WORK ORDER A: Reproduce the text of the message about rpmguard between "2. AutoQA detects" and "simply compares them.", inclusive.
WORK ORDER B: Carry on writing the message about rpmguard from its last sentence.

PASSAGE FOR REVIEW below:

----- "Will Woods" <wwoods(a)redhat.com> wrote:
No, because apparently PackageKit-0.5.6-1.fc12 is already public in
f12-updates. The test is supposed to check things that land in
dist-f12-updates-candidate (e.g. new builds) against whatever is
currently public.
So somehow PackageKit-0.5.6-1.fc12 appeared in updates-candidate
despite
it already being in the updates repo? I wonder how that happened.
I have dug into that issue and it's little more complicated. It
doesn't matter if James started the test manually or not. Generally
there is one use case where rpmguard compares the new package with
itself. It is when the updated package moves to official repositories
before the rpmguard test is performed.
Usually it goes like this:
1. Maintainer builds a new package, it's tagged as -updates-candidate.
2. AutoQA detects the updated package and using its library rpmguard
looks for the most recent package in stable, -updates and
-updates-testing.
3. Rpmguard compares new package from 1) with older package from 2).
4. Some time later a package from 1) is re-tagged as -updates or
-updates-testing.
The problem arises when step 4) is between steps 1) and 2), ie.
when maintainer moves
his new package from -updates-candidate to either -updates or
-updates-testing too soon. If AutoQA watcher is run only after that,
then obviously the package version from 1) and from 2) are equal.
And rpmguard simply compares them.

End of PASSAGE FOR REVIEW.
DATA EXCERPTS below:

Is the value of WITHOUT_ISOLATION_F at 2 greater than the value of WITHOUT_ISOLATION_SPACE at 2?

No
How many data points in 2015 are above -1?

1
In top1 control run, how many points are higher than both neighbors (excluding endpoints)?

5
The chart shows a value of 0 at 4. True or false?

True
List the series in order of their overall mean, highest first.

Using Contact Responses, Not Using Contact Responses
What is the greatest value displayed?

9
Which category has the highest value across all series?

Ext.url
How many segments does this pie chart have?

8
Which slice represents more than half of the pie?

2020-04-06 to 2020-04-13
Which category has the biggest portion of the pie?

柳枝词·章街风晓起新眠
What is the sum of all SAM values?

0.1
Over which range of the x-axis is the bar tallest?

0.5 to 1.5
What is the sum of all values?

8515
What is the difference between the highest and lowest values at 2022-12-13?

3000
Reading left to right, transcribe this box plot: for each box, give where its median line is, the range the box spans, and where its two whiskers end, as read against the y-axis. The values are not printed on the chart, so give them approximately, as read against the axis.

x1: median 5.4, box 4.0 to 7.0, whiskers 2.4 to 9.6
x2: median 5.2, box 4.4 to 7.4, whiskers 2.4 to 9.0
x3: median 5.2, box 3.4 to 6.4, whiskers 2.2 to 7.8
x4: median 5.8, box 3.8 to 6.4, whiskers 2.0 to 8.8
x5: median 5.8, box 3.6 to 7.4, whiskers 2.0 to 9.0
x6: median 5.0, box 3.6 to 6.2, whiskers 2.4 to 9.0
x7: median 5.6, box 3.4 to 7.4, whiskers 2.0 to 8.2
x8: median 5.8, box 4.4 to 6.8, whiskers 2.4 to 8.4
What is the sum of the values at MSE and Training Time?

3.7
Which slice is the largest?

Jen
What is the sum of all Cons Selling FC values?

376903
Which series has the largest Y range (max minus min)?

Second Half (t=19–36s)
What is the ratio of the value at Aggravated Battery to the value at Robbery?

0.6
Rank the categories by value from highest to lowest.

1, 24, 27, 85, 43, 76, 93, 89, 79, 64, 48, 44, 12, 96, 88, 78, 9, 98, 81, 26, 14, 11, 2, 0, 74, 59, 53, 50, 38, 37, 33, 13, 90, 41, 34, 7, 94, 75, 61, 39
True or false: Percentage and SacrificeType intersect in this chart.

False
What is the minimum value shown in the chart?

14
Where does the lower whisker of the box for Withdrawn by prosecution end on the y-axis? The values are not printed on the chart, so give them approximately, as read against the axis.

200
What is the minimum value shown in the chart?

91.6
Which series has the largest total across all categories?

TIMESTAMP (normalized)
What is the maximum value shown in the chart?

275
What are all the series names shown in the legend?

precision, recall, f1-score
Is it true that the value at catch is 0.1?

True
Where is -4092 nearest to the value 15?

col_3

End of DATA EXCERPTS.

EXERCISE OUTPUT A:
2. AutoQA detects the updated package and using its library rpmguard
looks for the most recent package in stable, -updates and
-updates-testing.
3. Rpmguard compares new package from 1) with older package from 2).
4. Some time later a package from 1) is re-tagged as -updates or
-updates-testing.
The problem arises when step 4) is between steps 1) and 2), ie.
when maintainer moves
his new package from -updates-candidate to either -updates or
-updates-testing too soon. If AutoQA watcher is run only after that,
then obviously the package version from 1) and from 2) are equal.
And rpmguard simply compares them.

EXERCISE OUTPUT B:
So that's the explanation of the situation. Of course I can modify
rpmguard to simply skip checking of identical packages, but that
does not solve the problem of that particular package not being
checked against the older version. I will cover possible solutions
in a future email, I have to play with it a little more.
One more thing:
Previous package for dist-f12-updates was PackageKit-0.5.6-1.fc12
Previous package for dist-f12-updates was PackageKit-0.5.6-1.fc12
Previous package for dist-f12 was PackageKit-0.5.4-0.1.20091029git.fc12
This is not weird at all. It just means that there is no PackageKit
in dist-f12-updates-testing, and according to tag inheritance [1]
it found the most recent PackageKit in dist-f12-updates (which is
obviously the same result as when checking the dist-f12-updates
tag itself), hence the same line.
If there hadn't been any PackageKit updates since F12 release,
there would've been three identical lines mentioning dist-12 tag.